47. A Symbolic Regression Approach to Hepatocellular Carcinoma Diagnosis Using Circulating Cell-Free DNA

Rushank Goyal

Rushank Goyal is a high school senior from India conducting research in the field of machine learning-based life sciences, especially cancer genomics and transcriptomics. He has presented his work at numerous fairs and conferences, the most recent being Regeneron’s International Science and Engineering Fair (ISEF) 2022, where he received a third-place award out of 1800+ projects from the American Statistical Association for excellent use of statistical and data science principles in his project. He conducts independent research as part of Betsos and has previously worked under a mentor at the All India Institute of Medical Sciences, Bhopal. His other interests lie in maternal mortality and indigenous Indian ethnomedicine, and he hopes to investigate the translation of biological and technological principles to those fields in the near future. In his free time, he enjoys writing, cycling, and playing badminton.


Rushank Goyal

Betsos, Bhopal, Madhya Pradesh, India

Purpose: Hepatocellular carcinoma is the most common primary liver cancer, accounting for 90% of cases, and a major cause of death worldwide. Despite this, alpha-fetoprotein tests are the only blood-based diagnostic tools available, and their use is limited by their low sensitivity. DNA methylation changes, implicated in a majority of cancers, offer an alternative method of diagnosis through measuring such changes in circulating cell-free DNA present in blood plasma.

Method: A genetic programming-based symbolic regression approach was applied to gain the benefits of machine learning while avoiding the opacity drawbacks of ‘black box’ models. The data included plasma samples from 36 patients with hepatocellular carcinoma as well as a control group of 55 that contained patients with and without cirrhosis. A 75-25 train-test splitting was done before training.

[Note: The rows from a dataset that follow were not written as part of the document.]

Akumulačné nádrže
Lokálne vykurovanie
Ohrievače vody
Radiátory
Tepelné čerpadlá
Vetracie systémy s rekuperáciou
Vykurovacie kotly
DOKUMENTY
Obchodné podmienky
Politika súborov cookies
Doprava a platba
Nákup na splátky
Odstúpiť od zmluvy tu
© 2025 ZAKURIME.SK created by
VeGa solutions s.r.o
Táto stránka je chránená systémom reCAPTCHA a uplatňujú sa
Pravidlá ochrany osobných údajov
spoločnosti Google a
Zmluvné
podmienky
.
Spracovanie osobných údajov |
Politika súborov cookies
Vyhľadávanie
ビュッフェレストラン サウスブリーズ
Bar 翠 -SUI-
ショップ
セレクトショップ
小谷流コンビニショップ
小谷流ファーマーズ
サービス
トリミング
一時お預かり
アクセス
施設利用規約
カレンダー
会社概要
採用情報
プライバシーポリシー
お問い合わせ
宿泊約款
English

Results: The symbolic regression methodology developed an equation utilizing the methylation levels of three biomarkers, with an accuracy of 91.3%, a sensitivity of 100%, and a specificity of 87.5% on the test data. All three biomarkers are differentially methylated in cancerous and non-cancerous samples. The performance matches prior research while providing the added benefits of transparency.

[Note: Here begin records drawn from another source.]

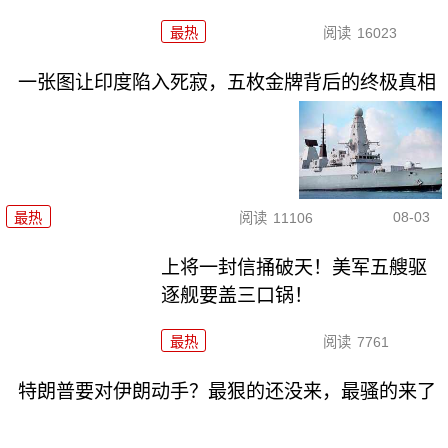
最热
阅读
16023
一张图让印度陷入死寂，五枚金牌背后的终极真相
08-03
最热
阅读
11106
上将一封信捅破天！美军五艘驱
逐舰要盖三口锅！
最热
阅读
7761
特朗普要对伊朗动手？最狠的还没来，最骚的来了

  Conclusion: Circulating cell-free DNA presents opportunities for minimally invasive early diagnosis of hepatocellular carcinoma, and utilizing transparent machine learning approaches like symbolic regression can allow accurate diagnosis by combining biological and mathematical principles. Future validation of the model obtained here on a larger and more diverse dataset can reveal the potential for such approaches in cancer diagnosis and open the way for further research.